Zielsetzung und Themenschwerpunkte
Ziel dieser Arbeit ist es, die Frage nach der „Ichlosigkeit“ des Protagonisten „Ginster“ in Siegfried Kracauers gleichnamigem Roman zu untersuchen. Es soll geklärt werden, welche Aspekte für die Zuschreibung von „Ichlosigkeit“ an Ginster sprechen und welche Argumente für eine ausgebildete Identität des Protagonisten sprechen.
- Definition des Begriffs „Ichlosigkeit“
- Analyse von Ginsters Entwicklung und zentralen Eigenschaften
- Untersuchung der Beziehung zwischen Ginster und der Pflanze Ginster
- Vergleich von Ginster mit Charlie Chaplin und Buster Keaton
- Zusammenfassende Gegenüberstellung der Argumente für und gegen Ginsters „Ichlosigkeit“
Zusammenfassung der Kapitel
- Einleitung: Die Einleitung stellt die Frage nach der „Ichlosigkeit“ des Protagonisten Ginster in Kracauers gleichnamigem Roman in den Mittelpunkt und gibt einen Überblick über die Forschungsdiskussion zu diesem Thema. Die Arbeit möchte sowohl die Argumente für Ginsters „Ichlosigkeit“ beleuchten, als auch Argumente für eine ausgebildete Identität des Protagonisten erörtern.

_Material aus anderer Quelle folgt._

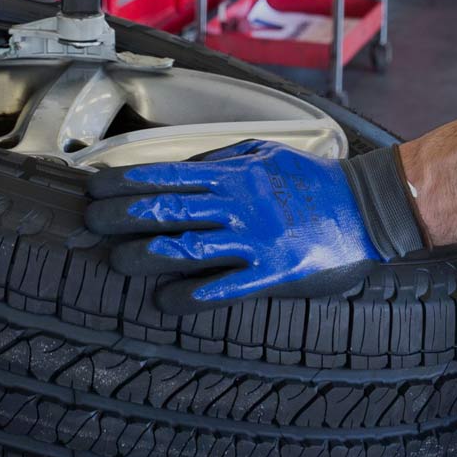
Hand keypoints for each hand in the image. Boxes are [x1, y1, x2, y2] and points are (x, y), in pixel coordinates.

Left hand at [85, 139, 424, 313]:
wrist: (367, 208)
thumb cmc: (310, 181)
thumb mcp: (262, 155)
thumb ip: (218, 162)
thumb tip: (173, 168)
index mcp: (231, 175)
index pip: (162, 175)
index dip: (122, 183)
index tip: (92, 189)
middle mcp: (236, 204)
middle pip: (163, 209)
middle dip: (119, 216)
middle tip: (89, 224)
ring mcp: (253, 239)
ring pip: (185, 247)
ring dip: (144, 255)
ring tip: (118, 261)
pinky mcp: (274, 271)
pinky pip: (224, 287)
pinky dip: (189, 295)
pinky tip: (165, 301)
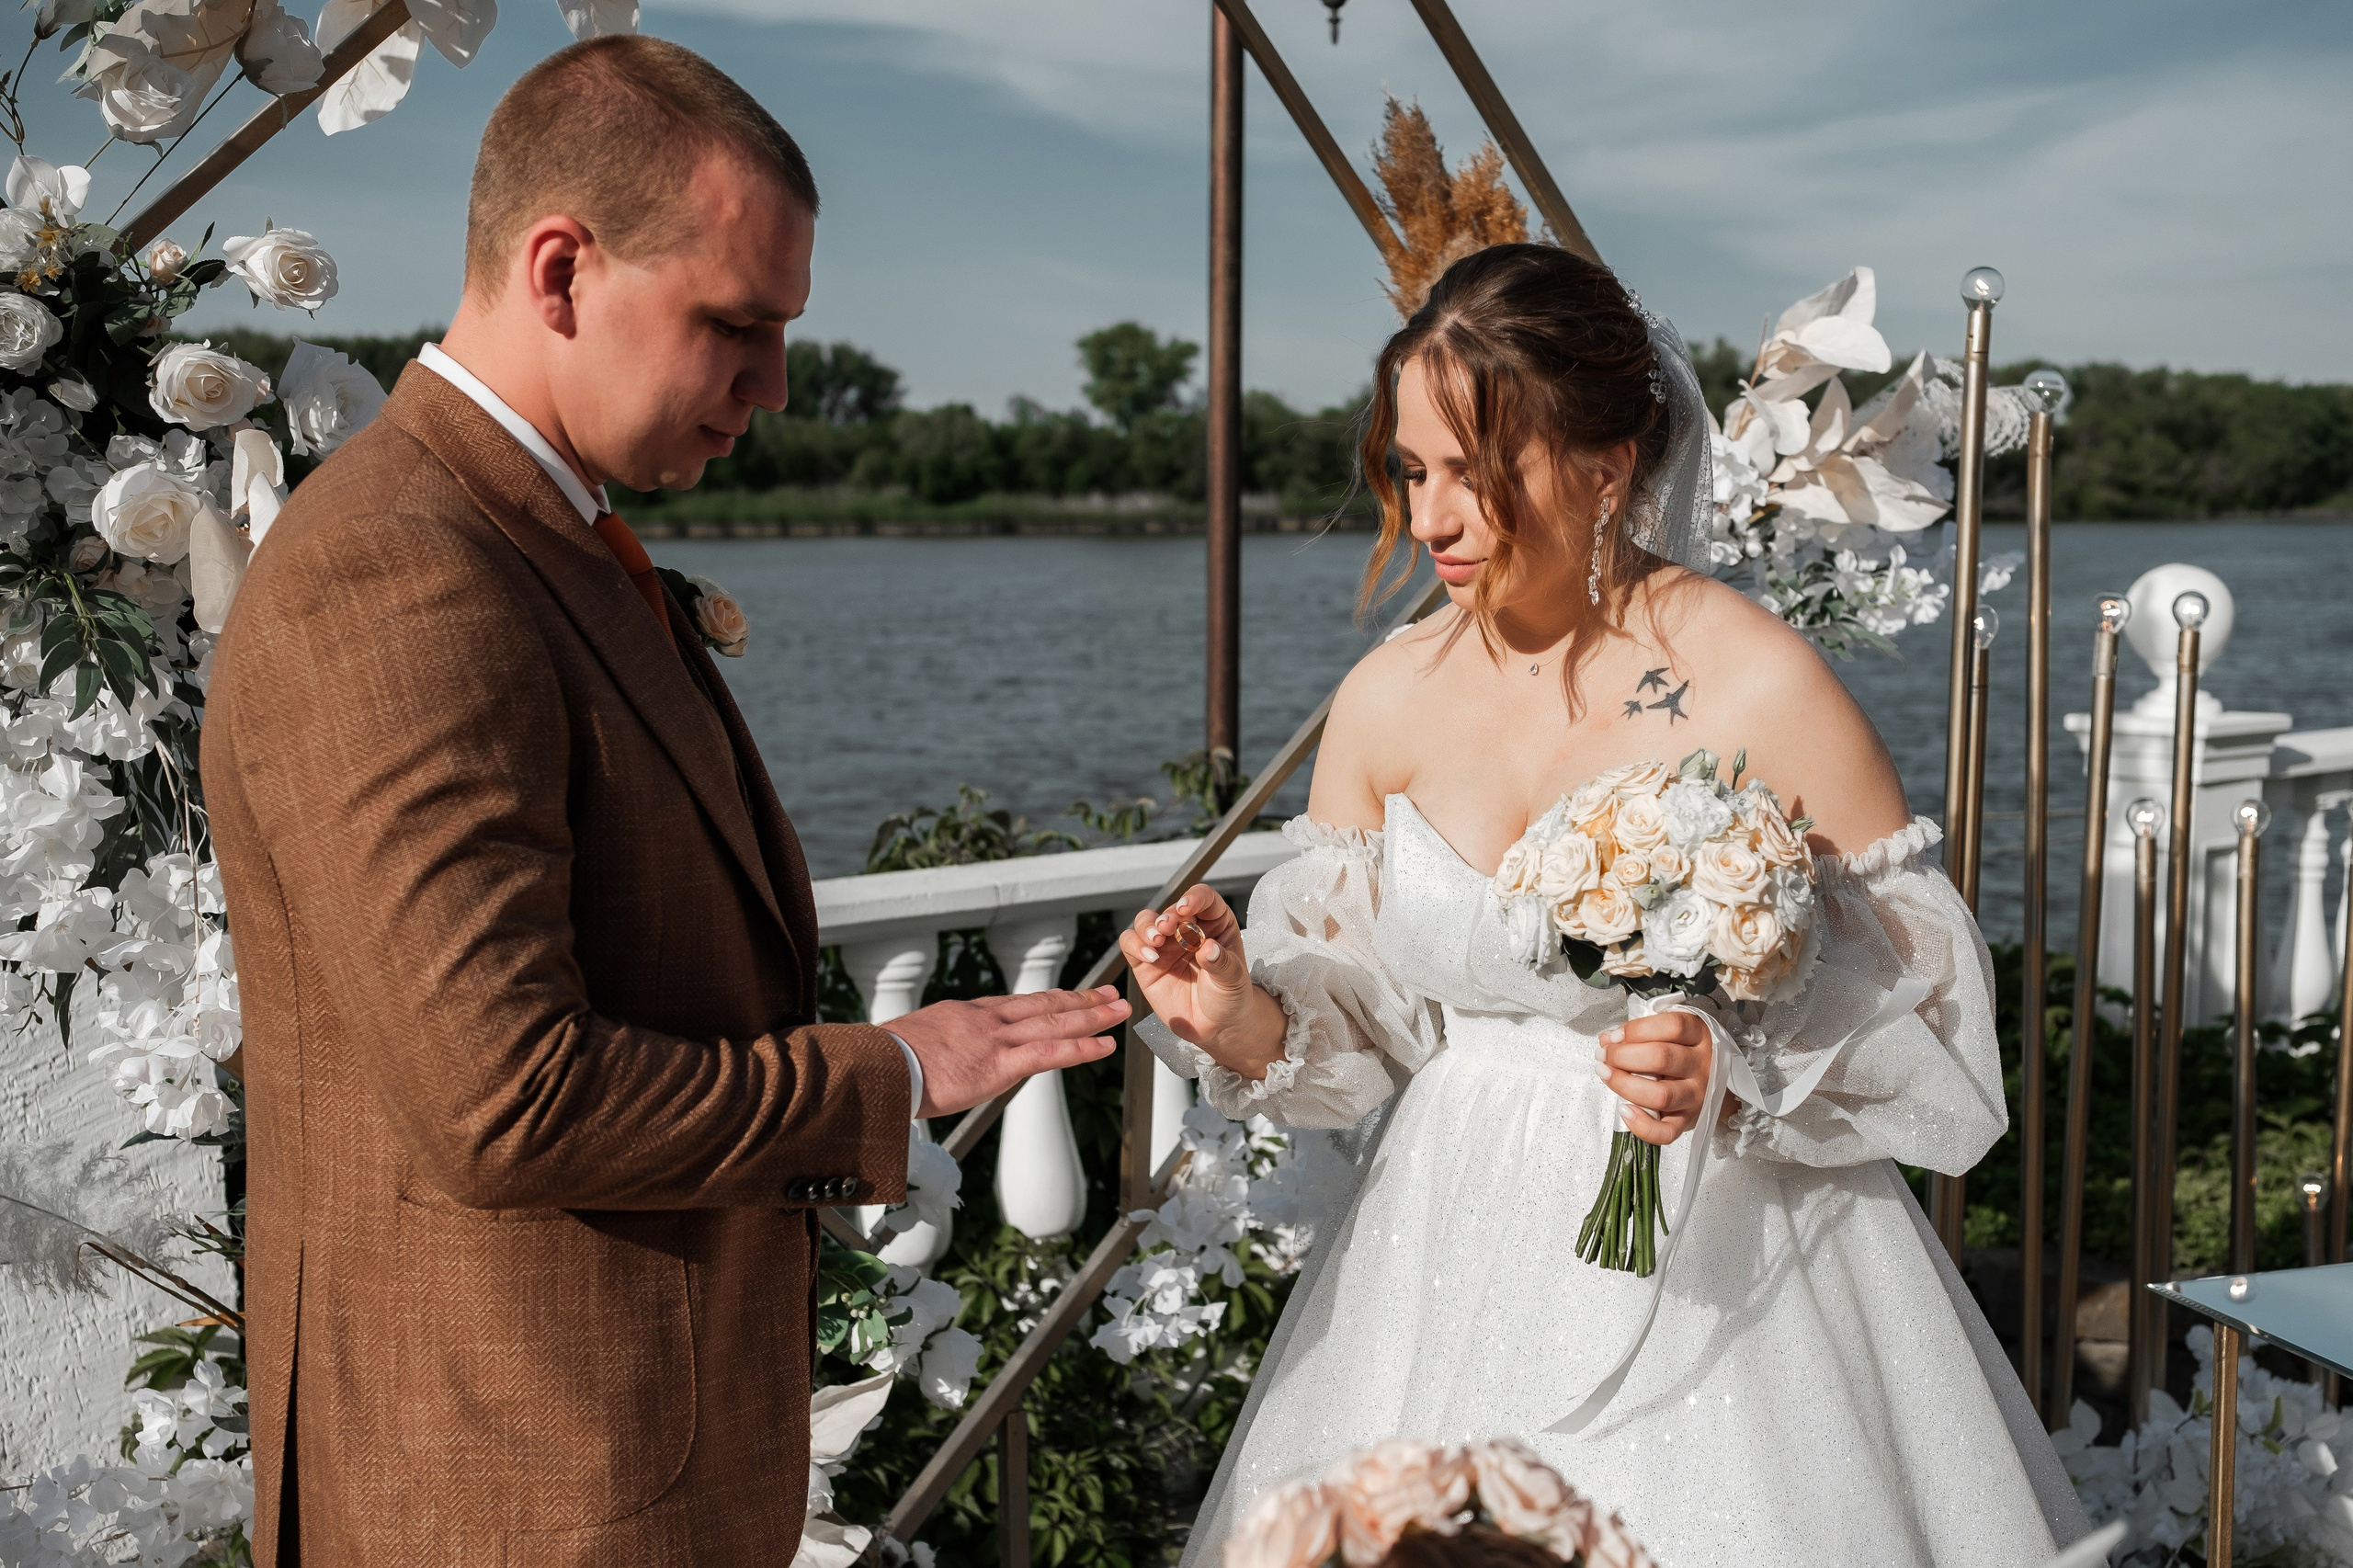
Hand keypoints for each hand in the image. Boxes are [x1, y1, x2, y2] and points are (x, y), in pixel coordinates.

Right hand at [891, 987, 1127, 1116]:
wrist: (874, 1066)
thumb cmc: (881, 1063)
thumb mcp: (909, 1046)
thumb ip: (929, 1049)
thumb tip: (924, 1061)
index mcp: (964, 1014)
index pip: (1015, 1005)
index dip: (1047, 1000)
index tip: (1068, 997)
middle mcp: (985, 1019)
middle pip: (1043, 1005)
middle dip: (1079, 1000)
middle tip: (1108, 994)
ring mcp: (994, 1039)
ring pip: (1054, 1022)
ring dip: (1092, 1016)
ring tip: (1119, 1012)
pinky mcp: (998, 1064)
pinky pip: (1049, 1053)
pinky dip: (1081, 1048)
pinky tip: (1104, 1046)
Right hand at [1116, 885, 1288, 1079]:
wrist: (1215, 1027)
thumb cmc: (1229, 997)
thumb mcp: (1233, 980)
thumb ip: (1222, 963)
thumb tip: (1208, 948)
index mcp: (1215, 923)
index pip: (1204, 899)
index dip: (1194, 897)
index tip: (1186, 907)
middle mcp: (1187, 928)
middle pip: (1171, 909)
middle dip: (1168, 916)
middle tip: (1168, 929)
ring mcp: (1165, 944)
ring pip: (1146, 921)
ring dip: (1148, 926)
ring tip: (1156, 940)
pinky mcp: (1145, 962)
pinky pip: (1130, 943)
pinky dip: (1134, 944)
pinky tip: (1149, 956)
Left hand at [1595, 1010, 1715, 1145]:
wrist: (1711, 1084)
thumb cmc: (1681, 1053)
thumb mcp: (1669, 1034)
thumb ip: (1639, 1034)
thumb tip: (1607, 1040)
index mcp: (1698, 1036)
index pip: (1673, 1027)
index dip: (1638, 1030)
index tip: (1615, 1036)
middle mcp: (1701, 1066)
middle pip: (1662, 1058)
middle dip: (1622, 1056)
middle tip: (1604, 1056)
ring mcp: (1696, 1095)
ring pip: (1661, 1094)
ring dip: (1625, 1085)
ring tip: (1605, 1075)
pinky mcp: (1687, 1121)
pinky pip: (1666, 1131)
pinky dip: (1642, 1125)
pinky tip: (1625, 1111)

- 1 Zum Begriff der Ichlosigkeit: In diesem Kapitel wird der Begriff „Ichlosigkeit“ definiert und es wird geklärt, welche Aspekte zur Ausbildung des „Ichs“ bei einer Person beitragen. Es wird dabei auf die Bedeutung von zentralen Werten, Überzeugungen, Idealbild, planvollem Handeln, Selbstbehauptung und Selbsterhaltung hingewiesen. Die Ichentwicklung erfolgt durch die Auseinandersetzung mit anderen Personen, aber auch durch Liebe, Sexualität, Ausbildung und Beruf.

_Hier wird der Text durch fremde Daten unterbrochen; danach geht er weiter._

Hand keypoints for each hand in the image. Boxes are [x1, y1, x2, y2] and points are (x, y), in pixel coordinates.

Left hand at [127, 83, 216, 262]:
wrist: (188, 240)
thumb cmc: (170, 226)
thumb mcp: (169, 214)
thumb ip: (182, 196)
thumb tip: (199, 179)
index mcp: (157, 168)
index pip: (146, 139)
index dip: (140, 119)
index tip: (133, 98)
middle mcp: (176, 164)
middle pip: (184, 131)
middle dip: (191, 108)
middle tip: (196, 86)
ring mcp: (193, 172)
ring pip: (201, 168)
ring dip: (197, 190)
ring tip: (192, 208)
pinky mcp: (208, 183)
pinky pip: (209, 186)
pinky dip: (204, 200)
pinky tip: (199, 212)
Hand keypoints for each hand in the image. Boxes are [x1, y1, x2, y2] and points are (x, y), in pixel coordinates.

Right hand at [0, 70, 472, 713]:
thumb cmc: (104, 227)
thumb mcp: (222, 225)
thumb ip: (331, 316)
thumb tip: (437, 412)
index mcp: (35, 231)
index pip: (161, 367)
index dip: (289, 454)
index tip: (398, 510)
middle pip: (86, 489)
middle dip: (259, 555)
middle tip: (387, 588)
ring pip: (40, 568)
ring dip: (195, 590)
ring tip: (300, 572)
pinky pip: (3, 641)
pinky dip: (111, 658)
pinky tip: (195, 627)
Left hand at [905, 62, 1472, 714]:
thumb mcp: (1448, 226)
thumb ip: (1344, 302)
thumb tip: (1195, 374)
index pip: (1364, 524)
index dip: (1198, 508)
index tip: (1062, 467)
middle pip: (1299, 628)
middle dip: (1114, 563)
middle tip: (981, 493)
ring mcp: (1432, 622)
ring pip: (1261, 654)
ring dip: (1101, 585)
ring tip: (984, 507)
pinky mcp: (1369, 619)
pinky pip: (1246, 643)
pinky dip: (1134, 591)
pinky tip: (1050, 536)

- 2 Ginsters Entwicklung und seine zentralen Eigenschaften: In diesem Kapitel werden zentrale Stationen in Ginsters Lebensgeschichte betrachtet, um zu sehen, inwieweit diese zur Identitätsbildung der Titelfigur beigetragen haben. Der Name Ginster spielt dabei eine wichtige Rolle, da er einen Spitznamen darstellt und der eigentliche Name des Protagonisten dem Leser nicht mitgeteilt wird.

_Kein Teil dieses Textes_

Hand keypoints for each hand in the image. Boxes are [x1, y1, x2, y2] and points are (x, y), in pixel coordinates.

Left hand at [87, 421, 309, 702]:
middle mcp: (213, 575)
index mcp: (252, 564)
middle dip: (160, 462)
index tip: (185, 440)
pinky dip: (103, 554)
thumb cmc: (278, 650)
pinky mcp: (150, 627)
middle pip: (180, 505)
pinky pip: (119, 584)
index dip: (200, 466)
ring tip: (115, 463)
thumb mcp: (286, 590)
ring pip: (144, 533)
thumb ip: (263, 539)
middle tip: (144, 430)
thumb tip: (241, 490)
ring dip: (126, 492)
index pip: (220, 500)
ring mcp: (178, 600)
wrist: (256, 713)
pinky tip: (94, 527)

- 3 Das planzenhafte Dasein Ginsters: Hier wird erörtert, welche Eigenschaften Ginster mit der Pflanze Ginster, nach der er benannt ist, gemeinsam hat und was diese Eigenschaften über Ginsters Identität aussagen.
Schlüsselwörter
Die Schlüsselwörter dieser Arbeit sind: „Ichlosigkeit“, „Identität“, „Ginster“, „Siegfried Kracauer“, „Romanfigur“, „Persönlichkeitsentwicklung“, „Selbstgewissheit“, „Charlie Chaplin“, „Buster Keaton“. Die Arbeit befasst sich mit der Frage nach der Existenz eines „Ichs“ bei der Romanfigur Ginster und untersucht verschiedene Aspekte, die für oder gegen diese Annahme sprechen. Es werden dabei auch die Werke von Kracauers Zeitgenossen, wie Joseph Roth und Ernst Bloch, sowie die Figuren Chaplin und Keaton in den Blick genommen.